=== DIRECTIONS FOR THIS TASK ===
Print the full listing exactly.

=== EXTRACTED ENTRIES ===
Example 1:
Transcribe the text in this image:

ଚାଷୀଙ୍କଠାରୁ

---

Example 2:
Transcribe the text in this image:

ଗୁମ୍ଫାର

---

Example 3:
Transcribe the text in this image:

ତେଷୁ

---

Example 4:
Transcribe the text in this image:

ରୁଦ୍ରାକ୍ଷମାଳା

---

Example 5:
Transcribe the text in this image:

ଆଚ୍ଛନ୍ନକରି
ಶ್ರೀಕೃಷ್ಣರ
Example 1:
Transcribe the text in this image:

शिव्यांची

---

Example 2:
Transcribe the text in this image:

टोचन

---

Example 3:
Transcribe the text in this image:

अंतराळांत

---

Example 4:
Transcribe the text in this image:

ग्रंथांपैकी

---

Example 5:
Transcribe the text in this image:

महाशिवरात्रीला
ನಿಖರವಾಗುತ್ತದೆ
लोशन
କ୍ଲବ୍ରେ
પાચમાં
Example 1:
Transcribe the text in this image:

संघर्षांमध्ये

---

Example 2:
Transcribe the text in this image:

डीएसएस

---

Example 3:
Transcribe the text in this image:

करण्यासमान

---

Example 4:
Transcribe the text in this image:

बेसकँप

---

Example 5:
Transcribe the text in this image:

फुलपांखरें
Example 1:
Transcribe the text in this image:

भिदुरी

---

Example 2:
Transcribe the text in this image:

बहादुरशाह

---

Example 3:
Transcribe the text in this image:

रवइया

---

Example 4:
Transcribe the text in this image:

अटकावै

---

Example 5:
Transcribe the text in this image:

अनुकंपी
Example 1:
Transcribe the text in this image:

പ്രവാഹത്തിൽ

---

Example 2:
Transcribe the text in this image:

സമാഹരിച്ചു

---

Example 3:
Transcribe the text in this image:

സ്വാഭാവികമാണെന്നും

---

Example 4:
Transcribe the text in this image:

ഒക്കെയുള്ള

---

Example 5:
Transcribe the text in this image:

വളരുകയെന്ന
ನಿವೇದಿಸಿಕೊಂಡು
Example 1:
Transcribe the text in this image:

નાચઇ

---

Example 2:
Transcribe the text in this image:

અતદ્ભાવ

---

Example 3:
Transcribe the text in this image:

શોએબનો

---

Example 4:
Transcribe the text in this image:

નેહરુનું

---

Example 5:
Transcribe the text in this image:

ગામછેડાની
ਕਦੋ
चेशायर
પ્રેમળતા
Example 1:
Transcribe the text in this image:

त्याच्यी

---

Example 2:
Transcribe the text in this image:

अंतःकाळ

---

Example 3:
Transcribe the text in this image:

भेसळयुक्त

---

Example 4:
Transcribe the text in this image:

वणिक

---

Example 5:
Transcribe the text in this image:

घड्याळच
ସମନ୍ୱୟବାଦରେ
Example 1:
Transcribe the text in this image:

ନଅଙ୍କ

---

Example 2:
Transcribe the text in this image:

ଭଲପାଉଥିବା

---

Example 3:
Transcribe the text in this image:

=== SOLVED PROBLEM ===
Example 1:
Transcribe the text in this image:

ଚାଷୀଙ୍କଠାରୁ

---

Example 2:
Transcribe the text in this image:

ଗୁମ୍ଫାର

---

Example 3:
Transcribe the text in this image:

ତେଷୁ

---

Example 4:
Transcribe the text in this image:

ରୁଦ୍ରାକ୍ଷମାଳା

---

Example 5:
Transcribe the text in this image:

ଆଚ୍ଛନ୍ନକରି
ಶ್ರೀಕೃಷ್ಣರ
Example 1:
Transcribe the text in this image:

शिव्यांची

---

Example 2:
Transcribe the text in this image:

टोचन

---

Example 3:
Transcribe the text in this image:

अंतराळांत

---

Example 4:
Transcribe the text in this image:

ग्रंथांपैकी

---

Example 5:
Transcribe the text in this image:

महाशिवरात्रीला
ನಿಖರವಾಗುತ್ತದೆ
लोशन
କ୍ଲବ୍ରେ
પાચમાં
Example 1:
Transcribe the text in this image:

संघर्षांमध्ये

---

Example 2:
Transcribe the text in this image:

डीएसएस

---

Example 3:
Transcribe the text in this image:

करण्यासमान

---

Example 4:
Transcribe the text in this image:

बेसकँप

---

Example 5:
Transcribe the text in this image:

फुलपांखरें
Example 1:
Transcribe the text in this image:

भिदुरी

---

Example 2:
Transcribe the text in this image:

बहादुरशाह

---

Example 3:
Transcribe the text in this image:

रवइया

---

Example 4:
Transcribe the text in this image:

अटकावै

---

Example 5:
Transcribe the text in this image:

अनुकंपी
Example 1:
Transcribe the text in this image:

പ്രവാഹത്തിൽ

---

Example 2:
Transcribe the text in this image:

സമാഹരിച്ചു

---

Example 3:
Transcribe the text in this image:

സ്വാഭാവികമാണെന്നും

---

Example 4:
Transcribe the text in this image:

ഒക്കെയുള്ള

---

Example 5:
Transcribe the text in this image:

വളരുകയെന്ന
ನಿವೇದಿಸಿಕೊಂಡು
Example 1:
Transcribe the text in this image:

નાચઇ

---

Example 2:
Transcribe the text in this image:

અતદ્ભાવ

---

Example 3:
Transcribe the text in this image:

શોએબનો

---

Example 4:
Transcribe the text in this image:

નેહરુનું

---

Example 5:
Transcribe the text in this image:

ગામછેડાની
ਕਦੋ
चेशायर
પ્રેમળતા
Example 1:
Transcribe the text in this image:

त्याच्यी

---

Example 2:
Transcribe the text in this image:

अंतःकाळ

---

Example 3:
Transcribe the text in this image:

भेसळयुक्त

---

Example 4:
Transcribe the text in this image:

वणिक

---

Example 5:
Transcribe the text in this image:

घड्याळच
ସମନ୍ୱୟବାଦରେ
Example 1:
Transcribe the text in this image:

ନଅଙ୍କ

---

Example 2:
Transcribe the text in this image:

ଭଲପାଉଥିବା

---

Example 3:
Transcribe the text in this image:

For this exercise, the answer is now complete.